During this year’s Mobile World Congress event held in Barcelona, a new way to use Google Glass has emerged and now the device can be used for augmented reality and image recognition. So, from now on, you will be able to see on the tiny screen entertainment programs and advertising integrated seamlessly among the real-life objects from your usual environment.
In the past couple of years, AR or augmented reality has gained terrain in both entertainment and marketing and people seem to be quite fond of it. However, there still are a few more issues to fix with the viewing options. For instance, in the current moment, services that overlay information on a real-life thing request the user to hold his smartphone in a certain position, meaning that if you would want to use the app you would have to hold your phone up between you and the object of interest. But Glass is here to put an end to this inconvenient as now, users can use the augmented reality app instantly without putting it in a certain angle. So, if mass consumers are convinced by the power of Glass this year, Juniper Research estimates that by 2019, AR users all over the world will grow from 60 million to about 200 million users.
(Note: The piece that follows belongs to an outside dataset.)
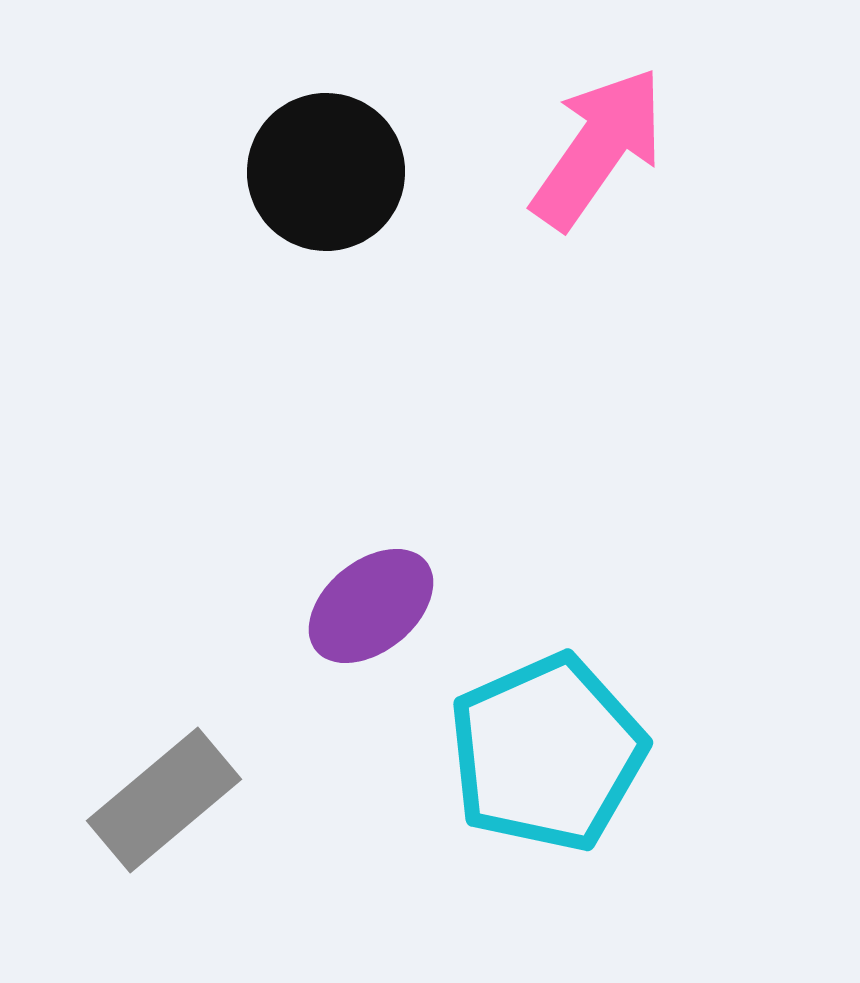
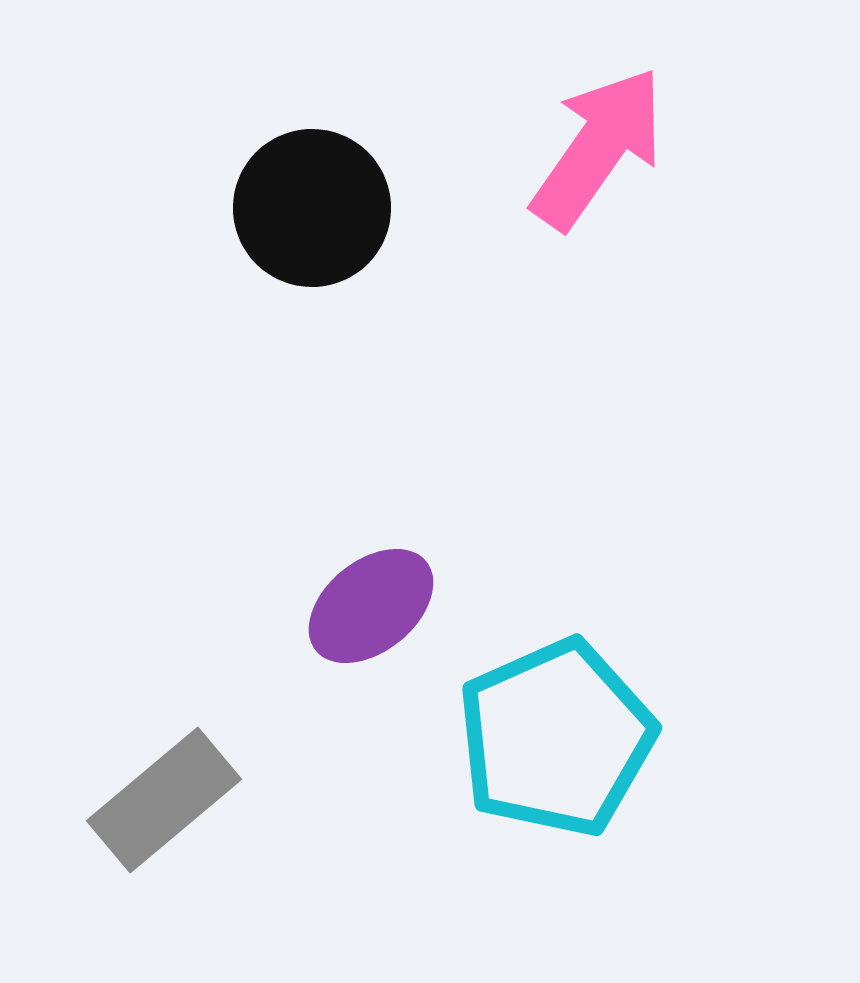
black circle: moved 14 px left, 36 px down
cyan pentagon: moved 9 px right, 15 px up
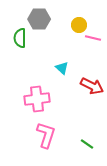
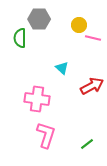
red arrow: rotated 55 degrees counterclockwise
pink cross: rotated 15 degrees clockwise
green line: rotated 72 degrees counterclockwise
The new app aims to deliver information by pulling up AR layers for the objects near you that are recognizable, meaning that in order to do so Blipping will draw information from Blippar’s image recognition system, for instance if you see a candy-bar Glass could also display an add for the brand. Ambarish Mitra, the CEO and co-founder of Blippar stated in an interview for Quartz that you could simply look at a flyer and receive additional information related to the promotion.
Considering that Blippar is only a platform, it cannot create content and no one can control the type of content the user sees. More than that, so far the smartphone variant of this app was providing only 30% commercial information while the rest was educational content such as information regarding magazines and museums. We find Mitra’s point of view quite accurate and it is indeed very interesting to walk into a museum, see a piece of history and being able to instantly see more information about it. Mitra is also thinking about introducing the app in medical domains: by offering additional information about the medicines one has to take such as dosage, side effects and so on.
When asked about commercial content on Blippar, Mitra said that not even on Glass advertisers won’t get a bigger slice of the cake and that he is very keen on keeping Blippar platform as it is. He also added that when Glass delivers content, the user has to agree with what he is about to see and confirm the action by saying “Ok, Glass” and that no one will force users to watch certain content against their will.
This isn’t the first time we hear about augmented reality and Mitra isn’t trying to reinvent fire, he is just putting it to a different use. Our only hope is that he would keep these sayings in mind when advertisers will offer him big money to climb on this new advertising instrument.